→ **EXERCISE AIM**
Can you reproduce, word for word, the text of the items starting at the line containing "sommeil, les mailles s’étirent et" and ending at the line containing "Всі умови доставки", leaving the pictures out?

→ **SUPPLIED DATA**
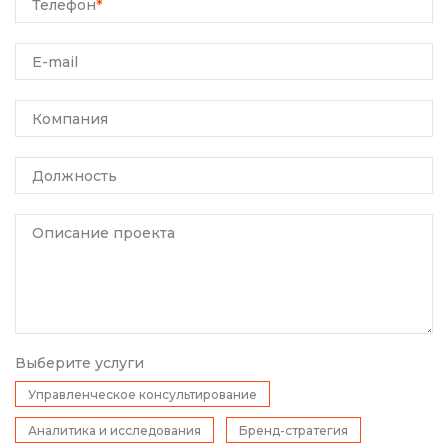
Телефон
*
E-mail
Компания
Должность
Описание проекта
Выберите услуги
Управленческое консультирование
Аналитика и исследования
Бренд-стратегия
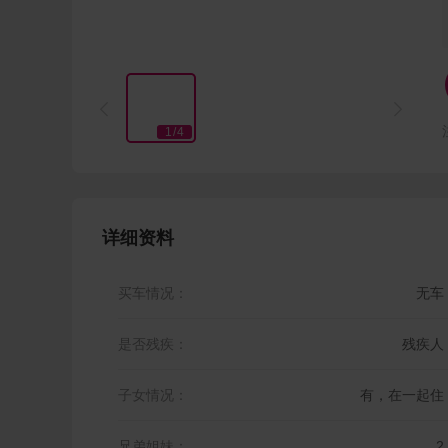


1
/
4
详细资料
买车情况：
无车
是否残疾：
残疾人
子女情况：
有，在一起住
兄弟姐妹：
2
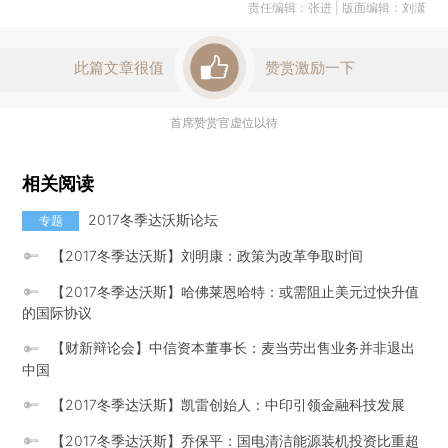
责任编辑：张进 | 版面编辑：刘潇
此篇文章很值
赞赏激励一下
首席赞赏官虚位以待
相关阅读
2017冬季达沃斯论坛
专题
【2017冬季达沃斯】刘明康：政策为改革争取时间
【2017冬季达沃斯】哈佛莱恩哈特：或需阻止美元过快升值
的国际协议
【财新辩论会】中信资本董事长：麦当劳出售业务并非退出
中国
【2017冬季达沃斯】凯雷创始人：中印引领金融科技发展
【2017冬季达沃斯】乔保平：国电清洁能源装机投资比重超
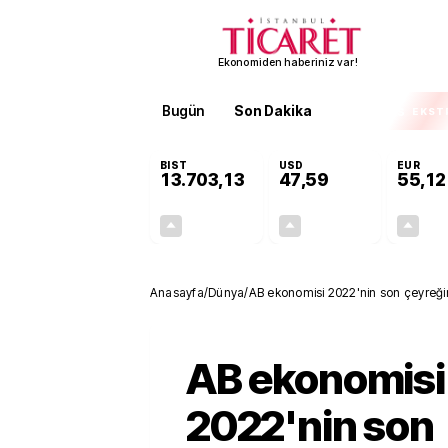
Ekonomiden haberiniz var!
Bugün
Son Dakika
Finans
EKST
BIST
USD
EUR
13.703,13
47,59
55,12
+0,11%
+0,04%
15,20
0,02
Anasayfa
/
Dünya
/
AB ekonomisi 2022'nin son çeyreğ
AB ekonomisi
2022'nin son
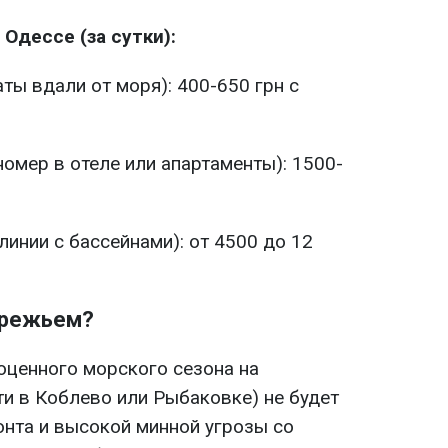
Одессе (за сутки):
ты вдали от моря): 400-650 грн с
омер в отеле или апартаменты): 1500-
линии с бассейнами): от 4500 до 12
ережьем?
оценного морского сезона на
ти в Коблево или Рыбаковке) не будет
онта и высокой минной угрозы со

--

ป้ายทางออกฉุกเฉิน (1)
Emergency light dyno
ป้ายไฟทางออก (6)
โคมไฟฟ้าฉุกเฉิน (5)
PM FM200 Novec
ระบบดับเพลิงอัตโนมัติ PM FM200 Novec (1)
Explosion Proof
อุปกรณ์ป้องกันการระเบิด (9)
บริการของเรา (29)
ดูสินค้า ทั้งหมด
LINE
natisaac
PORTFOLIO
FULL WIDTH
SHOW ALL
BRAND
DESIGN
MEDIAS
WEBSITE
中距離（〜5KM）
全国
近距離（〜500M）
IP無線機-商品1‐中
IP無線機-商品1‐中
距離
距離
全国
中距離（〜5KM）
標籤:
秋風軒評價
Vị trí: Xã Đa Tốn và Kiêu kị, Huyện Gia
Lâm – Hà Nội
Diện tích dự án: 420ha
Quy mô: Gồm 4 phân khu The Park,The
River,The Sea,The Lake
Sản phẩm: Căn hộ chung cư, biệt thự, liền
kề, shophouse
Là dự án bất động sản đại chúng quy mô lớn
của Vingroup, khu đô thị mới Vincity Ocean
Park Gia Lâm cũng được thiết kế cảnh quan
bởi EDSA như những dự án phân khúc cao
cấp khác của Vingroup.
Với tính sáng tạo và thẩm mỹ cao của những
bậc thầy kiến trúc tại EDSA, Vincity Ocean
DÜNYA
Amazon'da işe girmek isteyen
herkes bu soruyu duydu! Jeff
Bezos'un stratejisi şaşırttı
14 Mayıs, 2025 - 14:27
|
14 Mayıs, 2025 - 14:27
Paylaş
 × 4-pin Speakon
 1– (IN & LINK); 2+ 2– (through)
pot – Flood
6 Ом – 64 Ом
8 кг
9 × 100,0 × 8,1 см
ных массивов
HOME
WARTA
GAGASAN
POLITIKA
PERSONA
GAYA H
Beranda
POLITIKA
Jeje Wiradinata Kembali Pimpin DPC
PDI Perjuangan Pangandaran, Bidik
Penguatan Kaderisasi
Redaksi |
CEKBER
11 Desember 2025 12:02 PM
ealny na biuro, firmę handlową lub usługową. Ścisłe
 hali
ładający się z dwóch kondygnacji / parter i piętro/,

--

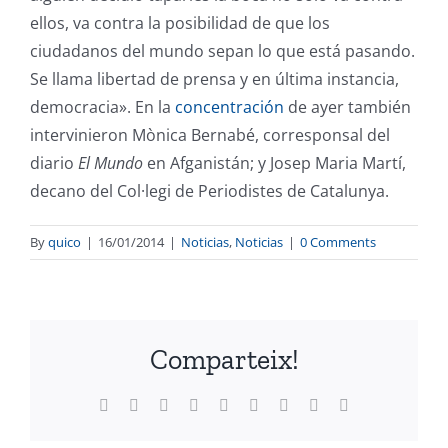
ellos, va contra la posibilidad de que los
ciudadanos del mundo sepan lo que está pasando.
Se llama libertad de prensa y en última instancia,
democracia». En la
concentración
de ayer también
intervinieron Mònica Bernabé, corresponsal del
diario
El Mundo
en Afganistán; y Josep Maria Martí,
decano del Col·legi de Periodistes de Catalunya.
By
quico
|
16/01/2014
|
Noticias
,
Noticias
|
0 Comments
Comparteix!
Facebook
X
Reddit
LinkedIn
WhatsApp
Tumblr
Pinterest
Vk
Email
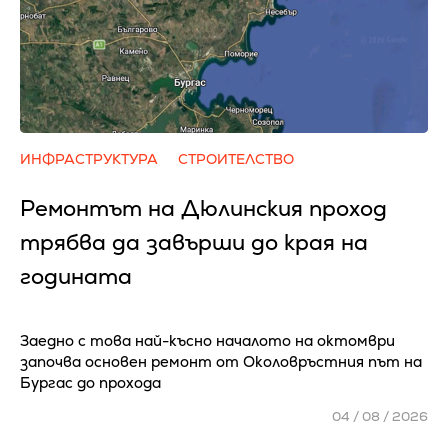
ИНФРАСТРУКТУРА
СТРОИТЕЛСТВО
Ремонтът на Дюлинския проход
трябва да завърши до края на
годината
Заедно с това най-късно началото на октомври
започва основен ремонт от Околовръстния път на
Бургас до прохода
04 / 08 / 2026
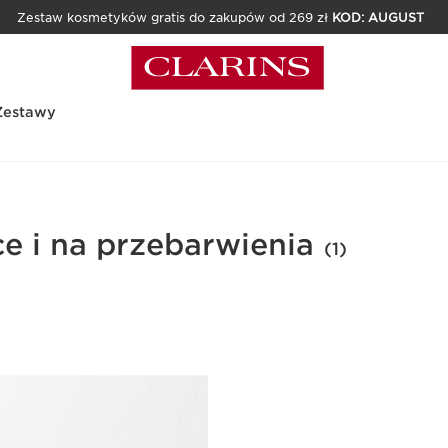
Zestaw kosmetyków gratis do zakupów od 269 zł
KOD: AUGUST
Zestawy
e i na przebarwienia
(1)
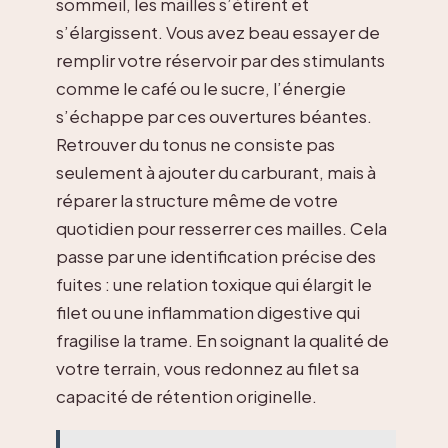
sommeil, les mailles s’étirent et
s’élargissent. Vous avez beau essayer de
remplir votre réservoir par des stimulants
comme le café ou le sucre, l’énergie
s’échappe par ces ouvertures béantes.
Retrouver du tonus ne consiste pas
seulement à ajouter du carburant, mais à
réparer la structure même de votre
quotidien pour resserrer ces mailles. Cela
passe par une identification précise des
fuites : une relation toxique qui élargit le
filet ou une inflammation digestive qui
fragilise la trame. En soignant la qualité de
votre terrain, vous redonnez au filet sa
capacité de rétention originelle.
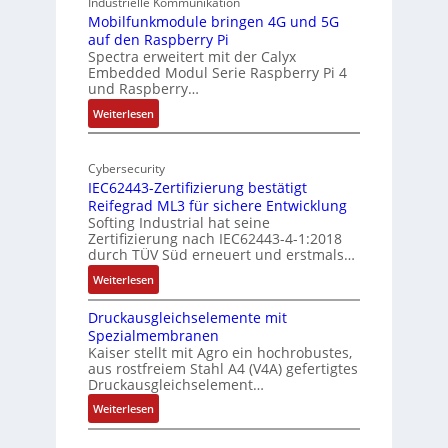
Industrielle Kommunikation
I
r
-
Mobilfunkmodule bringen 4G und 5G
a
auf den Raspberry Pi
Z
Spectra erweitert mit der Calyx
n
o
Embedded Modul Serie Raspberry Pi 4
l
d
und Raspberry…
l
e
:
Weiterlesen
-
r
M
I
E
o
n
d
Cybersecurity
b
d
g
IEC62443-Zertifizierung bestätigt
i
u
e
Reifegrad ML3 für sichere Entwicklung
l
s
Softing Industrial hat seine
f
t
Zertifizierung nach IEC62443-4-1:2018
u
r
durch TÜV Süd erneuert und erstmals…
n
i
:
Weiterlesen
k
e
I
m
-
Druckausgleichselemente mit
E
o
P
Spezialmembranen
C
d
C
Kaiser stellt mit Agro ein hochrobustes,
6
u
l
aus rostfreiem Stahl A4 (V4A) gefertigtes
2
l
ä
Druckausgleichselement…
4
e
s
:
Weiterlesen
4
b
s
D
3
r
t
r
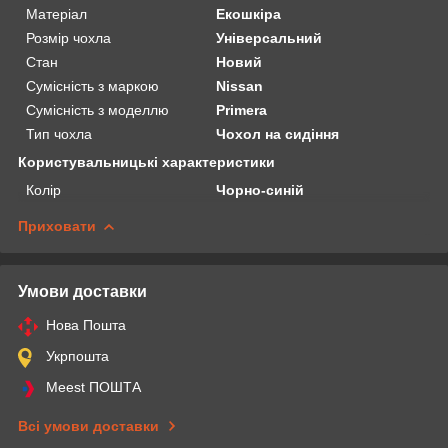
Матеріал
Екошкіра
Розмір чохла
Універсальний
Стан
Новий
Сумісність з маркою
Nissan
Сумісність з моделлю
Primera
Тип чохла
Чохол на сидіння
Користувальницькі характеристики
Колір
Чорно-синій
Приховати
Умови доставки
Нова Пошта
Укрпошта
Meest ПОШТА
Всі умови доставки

→ **EXPECTED ANSWER**
sommeil, les mailles s’étirent et
s’élargissent. Vous avez beau essayer de
remplir votre réservoir par des stimulants
comme le café ou le sucre, l’énergie
s’échappe par ces ouvertures béantes.
Retrouver du tonus ne consiste pas
seulement à ajouter du carburant, mais à
réparer la structure même de votre
quotidien pour resserrer ces mailles. Cela
passe par une identification précise des
fuites : une relation toxique qui élargit le
filet ou une inflammation digestive qui
fragilise la trame. En soignant la qualité de
votre terrain, vous redonnez au filet sa
capacité de rétention originelle.
Industrielle Kommunikation
I
r
-
Mobilfunkmodule bringen 4G und 5G
a
auf den Raspberry Pi
Z
Spectra erweitert mit der Calyx
n
o
Embedded Modul Serie Raspberry Pi 4
l
d
und Raspberry…
l
e
:
Weiterlesen
-
r
M
I
E
o
n
d
Cybersecurity
b
d
g
IEC62443-Zertifizierung bestätigt
i
u
e
Reifegrad ML3 für sichere Entwicklung
l
s
Softing Industrial hat seine
f
t
Zertifizierung nach IEC62443-4-1:2018
u
r
durch TÜV Süd erneuert und erstmals…
n
i
:
Weiterlesen
k
e
I
m
-
Druckausgleichselemente mit
E
o
P
Spezialmembranen
C
d
C
Kaiser stellt mit Agro ein hochrobustes,
6
u
l
aus rostfreiem Stahl A4 (V4A) gefertigtes
2
l
ä
Druckausgleichselement…
4
e
s
:
Weiterlesen
4
b
s
D
3
r
t
r
Матеріал
Екошкіра
Розмір чохла
Універсальний
Стан
Новий
Сумісність з маркою
Nissan
Сумісність з моделлю
Primera
Тип чохла
Чохол на сидіння
Користувальницькі характеристики
Колір
Чорно-синій
Приховати
Умови доставки
Нова Пошта
Укрпошта
Meest ПОШТА
Всі умови доставки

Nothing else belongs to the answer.